Robot/CONSOLE eliminates manual monitoring on IBM i.
Our customers love that Robot never calls in sick, takes a vacation, or has a bad day. An ideal employee! Here are six ways Robot/CONSOLE automatically monitors your messaging and resources with system availability issues.
1. Make critical informational messages Response Required.
Robot/CONSOLE can make important messages—e.g., storage threshold exceeded or battery cache expiring—act like inquiry messages, escalating them according to your default message-escalation path for standard inquiry messages needing response. There are two ways to enable Response Required:
- Use the "Response Required" option in the Unconditional Instructions panel within a message set's automation instructions for a specific message (Figure 1).
- Use the RESPOND operation within Operator Assistance Language (OPAL) for a higher level of message automation.
2. Suppress unnecessary messages.
Prevent Robot/CONSOLE from displaying frequent, unimportant informational messages in your Message Center view and message history. The message set shipped with Robot/CONSOLE automatically suppresses many unimportant messages. Robot/CONSOLE offers two ways to suppress informational messages (you cannot suppress inquiry messages).
- Use the Unconditional Instructions panel within a message set. Messages suppressed here don't display in Robot/CONSOLE and aren't recorded in the message history files (Figure 1).
- Use OPAL's SUPPRESS operation within a message set. Suppressed messages aren't displayed on the message center, but a history record is created for further research.
Figure 1: Unconditional Automation Instructions
3. Escalate messages.
Robot/CONSOLE ensures operators are notified of critical events through a variety of message escalation options. Immediate notification of critical events is possible with the following notification features (Figure 2).
- Create pop-up message notification (GUI or green-screen) in the User Notification tab.

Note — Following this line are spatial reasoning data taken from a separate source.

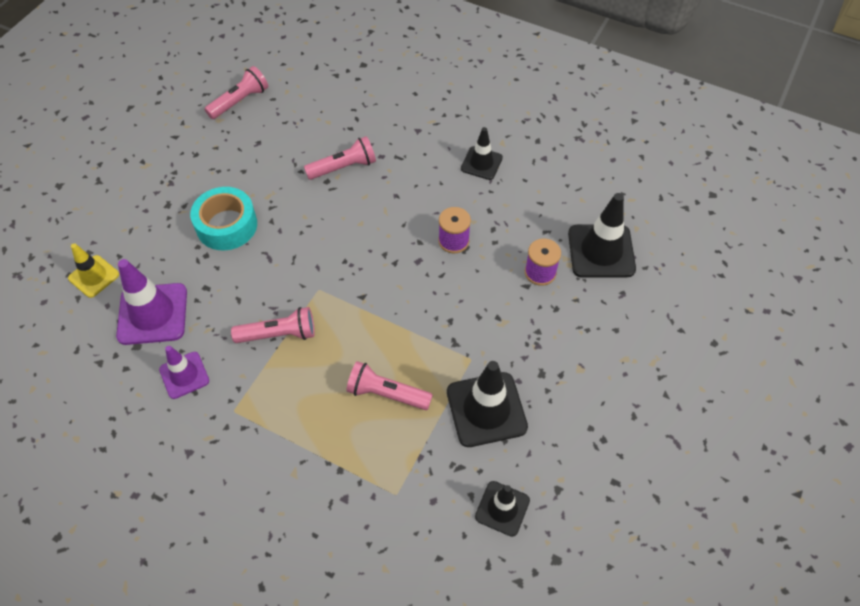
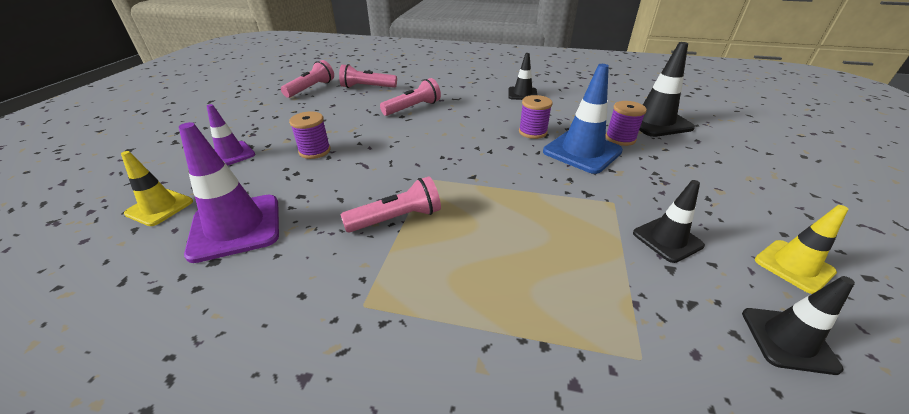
camera: 15 degrees left, 20 degrees down
purple traffic cone [159,346,209,399] -> purple traffic cone moved to [207,104,255,166]
turquoise tape [190,187,257,251] -> purple spool [289,112,331,159]
pink flashlight [346,361,433,410] -> pink flashlight moved to [339,64,397,88]
black traffic cone [447,361,528,447] -> black traffic cone [633,180,705,263], size x0.61
none -> blue traffic cone [543,64,623,174]
none -> yellow traffic cone [755,205,848,294]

- With Robot/ALERT, messages can be sent to a user or list of users via email, text to a cell phone, SMS text message, or SNMP trap to your enterprise monitor server.
- Escalate messages to Robot/NETWORK to consolidate monitoring from all IBM i partitions and virtualized environments into one view, the Robot/NETWORK Explorer.
Figure 2: Escalation Options
Additionally, use message sets and OPAL to customize the handling of specific messages.
- Color-code messages to stand out when viewed in the message center.
- Trigger GUI or green-screen pop-up message notification.
- Conditionally send messages to a Robot/ALERT device, which can send messages to a single user or a list of users via email, text to a cell phone, or SMS text message.
- Send an SNMP trap to your enterprise monitor by using the operation SNDSNMPMSG.
- Redirect messages to the Robot/Network Status Center for centralized message management across multiple systems or partitions.
4. Monitor jobs using Resource Monitoring.
Robot/CONSOLE monitors jobs, subsystems, jobqs, outqs, Websphere MQ, and other system resources for a desired status and takes action if necessary. If a job isn't its expected status, an event is triggered that creates a message, which can automatically run a command to restart the subsystem, end the job, or send notification.
For example, if an important job must always be active, fill in the job name, priority (frequency to check), and expected status of ACTIVE. If Robot/CONSOLE checks the job and it's not ACTIVE, a message is generated internally that can further be processed by a message set (Figure 3).
Figure 3: Resource Monitoring
Robot/CONSOLE can check resource status three ways:
- Set the Priority when defining the Resource Properties panel above. You can change settings, but by default, priority 1 resources are checked every five minutes. Priority 4 resources are checked each hour.
- Schedule the command RBTCONLIB/RBCCHKRSC to run at specific times.
- Manually check resources status from the Robot/CONSOLE GUI interface by opening the Resource Monitor Status window and right-clicking on the job (Figure 4).
Figure 4: Resource Monitoring Status Screen (Auto-Refreshing)
5. Build your "tribal knowledge" into message replies.
Every organization has tribal knowledge of how to answer messages. Even if it's documented, build it into OPAL in a message set to automate responses. OPAL provides an almost limitless ability to conditionally respond to messages, depending on where they came from, how often they occurred, and the current system condition. Check file names, job names, message variables, day of week, or simply scan the entire message text for critical information (Figure 6).
Figure 5: OPAL Automation
Robot/CONSOLE's message history allows you to research trends to find commonly occurring messages, which should be automation targets. Purge the Robot/CONSOLE history using the RBCDLTHST command. Create and schedule reports automatically with Robot/SCHEDULE (Figure 6).
Figure 6: Message History Report
Robot/CONSOLE performs automatically, giving you a consolidated location for critical messages from all your important message queues.